Is a conclusion absolutely necessary?

This is a bit of a controversial topic, as we have been conditioned to expect conclusions for pretty much any kind of writing. We crave conclusions because they signify the end of a thought process and synthesize ideas, tying the entire paper together. This is helpful, but do we need to devote an entire paragraph or section of all our papers to a conclusion? The answer is no, depending on what kind of writing you're doing.

For example, if you're writing a research paper on the impact of aging on cellular composition for your chemistry class, odds are you're going to need to include a conclusion to synthesize your findings and explain why they matter. Ending this kind of paper with no conclusion leaves much undiscussed, especially considering this type of conclusion is meant to discuss findings and what those findings mean for future research about the topic. For this, we think conclusions are necessary.

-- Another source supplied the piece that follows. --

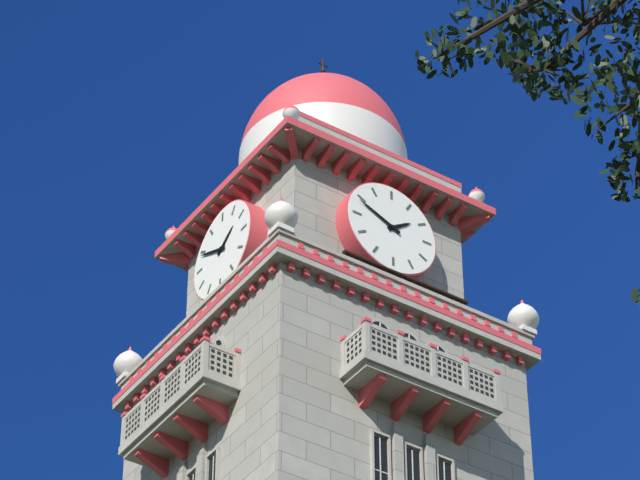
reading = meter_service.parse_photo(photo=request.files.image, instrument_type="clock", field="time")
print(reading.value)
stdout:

So, when might a conclusion be unnecessary? For example, when you're writing an academic paper on a particular topic, such as a specific character's role in the plot of a novel, a conclusion might not be needed. As we previously discussed, you want to avoid repetition and redundancy. It might be that you devoted a lot of time in your body paragraphs to fully analyzing the character's role, expanding upon your thoughts with lots of quotes and evidence.

If you feel like you have proved your thesis throughout the body of your paper, you might not want to write a conclusion that just repeats everything you've been consistently discussing. If that is the case, you can devote the final two sentences or so of your final body paragraph to wrapping up your paper. Is this a typical conclusion? No, but that does not mean it's not effective. In fact, ending a paper like this can be just as effective, if not more effective, than writing a repetitive conclusion. Be sure that those last couple of sentences provide implications for future research or tie in with specific modern events, and you have yourself a conclusion within your final body paragraph.

In conclusion of conclusions

The key to writing a successful, effective conclusion is remaining simple and concise while highlighting the key features of your paper. In doing this, you'll draw attention to what is most important without complicating your previous work. After all, we want our readers to feel like what they read matters and has a purpose, so a direct conclusion will solidify this.

While you may be in the home stretch of writing your paper, you should make sure to take your time. Remember, your conclusion is only as good as the rest of your paper, so be sure to spend an equal amount of time on the introduction and body paragraphs as you do your final paragraph. Small errors will discredit your argument, so be sure to remain strong and steady as you bang that last bit of writing out!